I think there could be a node with the option to choose from the most known methods like Elbow, Silhouette and gap to specify the best number of clusters.
I had checked this workflow before.
The Entropy Scorer node needs a reference column. In the example, it is clustering on Iris dataset which has a class column.
How can I use this method to find optimal number of clusters for my dataset which has no class column? I want to cluster the data and use the clusters as class for classification.

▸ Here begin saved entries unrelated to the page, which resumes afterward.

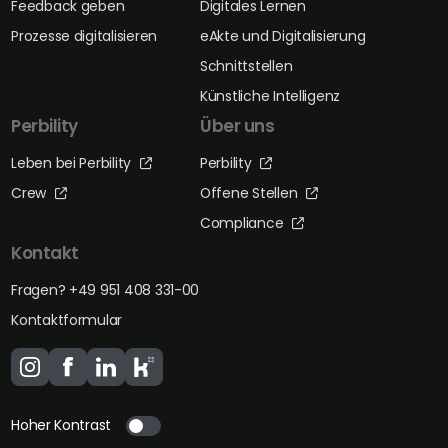
Feedback geben
Digitales Lernen
Prozesse digitalisieren
eAkte und Digitalisierung
Schnittstellen
Künstliche Intelligenz
Perbility
Über uns
Leben bei Perbility
Perbility
Crew
Offene Stellen
Compliance
Kontakt
Fragen? +49 951 408 331-00
Kontaktformular
Hoher Kontrast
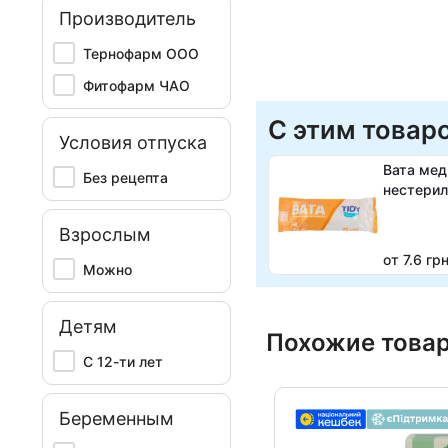
Производитель
Тернофарм ООО
Фитофарм ЧАО
С этим товар
Условия отпуска
Вата мед
Без рецепта
нестерил
Взрослым
от 7.6 гр
Можно
Детям
Похожие това
С 12-ти лет
Беременным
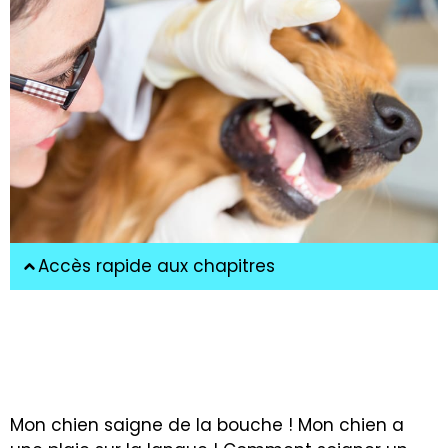
Accès rapide aux chapitres
Mon chien saigne de la bouche ! Mon chien a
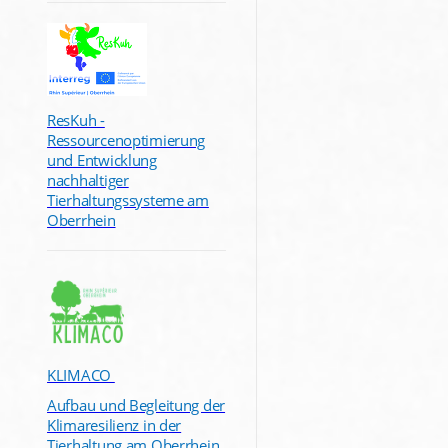
ResKuh -
Ressourcenoptimierung
und Entwicklung
nachhaltiger
Tierhaltungssysteme am
Oberrhein
KLIMACO
Aufbau und Begleitung der
Klimaresilienz in der
Tierhaltung am Oberrhein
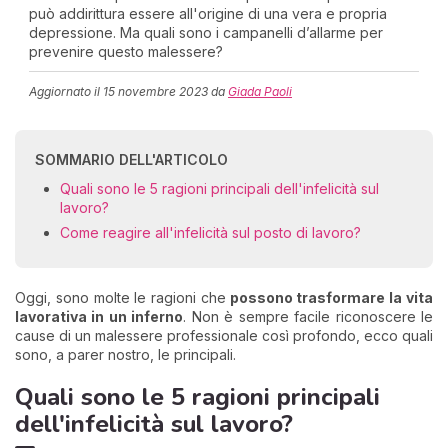
può addirittura essere all'origine di una vera e propria
depressione. Ma quali sono i campanelli d’allarme per
prevenire questo malessere?
Aggiornato il
15 novembre 2023
da
Giada Paoli
SOMMARIO DELL'ARTICOLO
Quali sono le 5 ragioni principali dell'infelicità sul
lavoro?
Come reagire all'infelicità sul posto di lavoro?
Oggi, sono molte le ragioni che
possono trasformare la vita
lavorativa in un inferno
. Non è sempre facile riconoscere le
cause di un malessere professionale così profondo, ecco quali
sono, a parer nostro, le principali.
Quali sono le 5 ragioni principali
dell'infelicità sul lavoro?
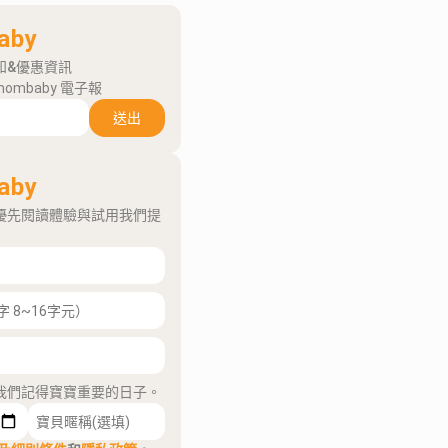
aby
知&優惠資訊
mombaby 電子報
送出
aby
優先閱讀體驗與試用我們提
我們記得寶寶重要的日子。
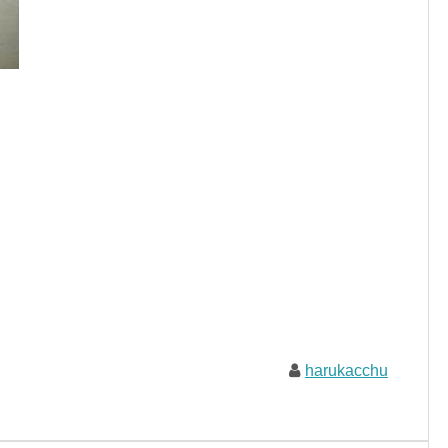
harukacchu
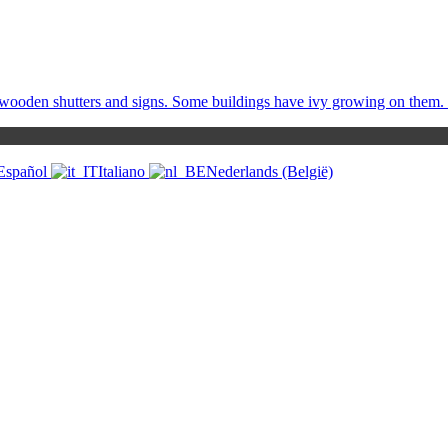
Español
Italiano
Nederlands (België)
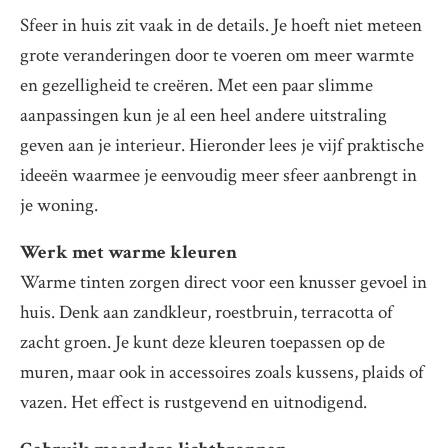
Sfeer in huis zit vaak in de details. Je hoeft niet meteen
grote veranderingen door te voeren om meer warmte
en gezelligheid te creëren. Met een paar slimme
aanpassingen kun je al een heel andere uitstraling
geven aan je interieur. Hieronder lees je vijf praktische
ideeën waarmee je eenvoudig meer sfeer aanbrengt in
je woning.
Werk met warme kleuren
Warme tinten zorgen direct voor een knusser gevoel in
huis. Denk aan zandkleur, roestbruin, terracotta of
zacht groen. Je kunt deze kleuren toepassen op de
muren, maar ook in accessoires zoals kussens, plaids of
vazen. Het effect is rustgevend en uitnodigend.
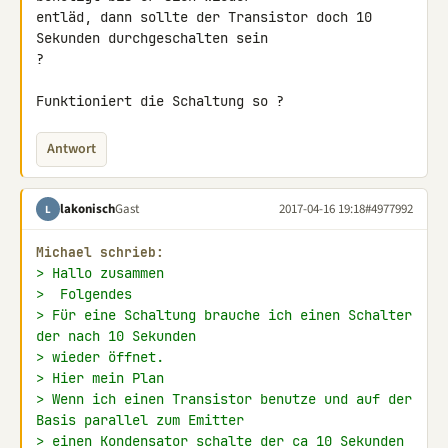
entläd, dann sollte der Transistor doch 10 
Sekunden durchgeschalten sein 

?

Funktioniert die Schaltung so ?
Antwort
lakonisch
Gast
2017-04-16 19:18
#4977992
L
Michael schrieb:
> Hallo zusammen
>  Folgendes
> Für eine Schaltung brauche ich einen Schalter 
der nach 10 Sekunden
> wieder öffnet.
> Hier mein Plan
> Wenn ich einen Transistor benutze und auf der 
Basis parallel zum Emitter
> einen Kondensator schalte der ca 10 Sekunden 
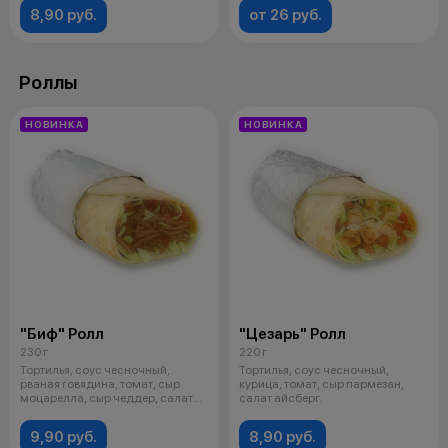
8,90 руб.
от 26 руб.
Роллы
НОВИНКА
НОВИНКА
"Биф" Ролл
"Цезарь" Ролл
230 г
220 г
Тортилья, соус чесночный,
Тортилья, соус чесночный,
рваная говядина, томат, сыр
курица, томат, сыр пармезан,
моцарелла, сыр чеддер, салат
салат айсберг.
айсбер
9,90 руб.
8,90 руб.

It is tricky to find the optimal number of clusters and depends on many aspects. There is no node in KNIME which performs one of the methods you have mentioned above, but you could build a workflow for it. You may take a look at this post where a user had a similar question:
Yes we already have such a node on out list for a future release, it would be a really nice new node. However, I cannot make promises in which release we will manage to add this node.
The topic @izaychik63 linked to contains a link to a extension which seems to do what you are searching for. I don’t know the extension and it is not a trusted KNIME Community extension, so you are free to use it of course, but I cannot ensure any correct functionality. Thanks for the link, though, @izaychik63.
If the extension does not provide what you are searching for, using R might be the easiest solution for now.
and the example workflow has a bug unfortunately. The decisive variable is not connected so it would always come back with the optimal cluster number 3.
The workflow in examples server doesn’t have this bug. The number of clusters in K-Means node is read from the variable.
Thank you everybody. I hope we’ll have the new node for determining the optimal number of clusters in KNIME soon.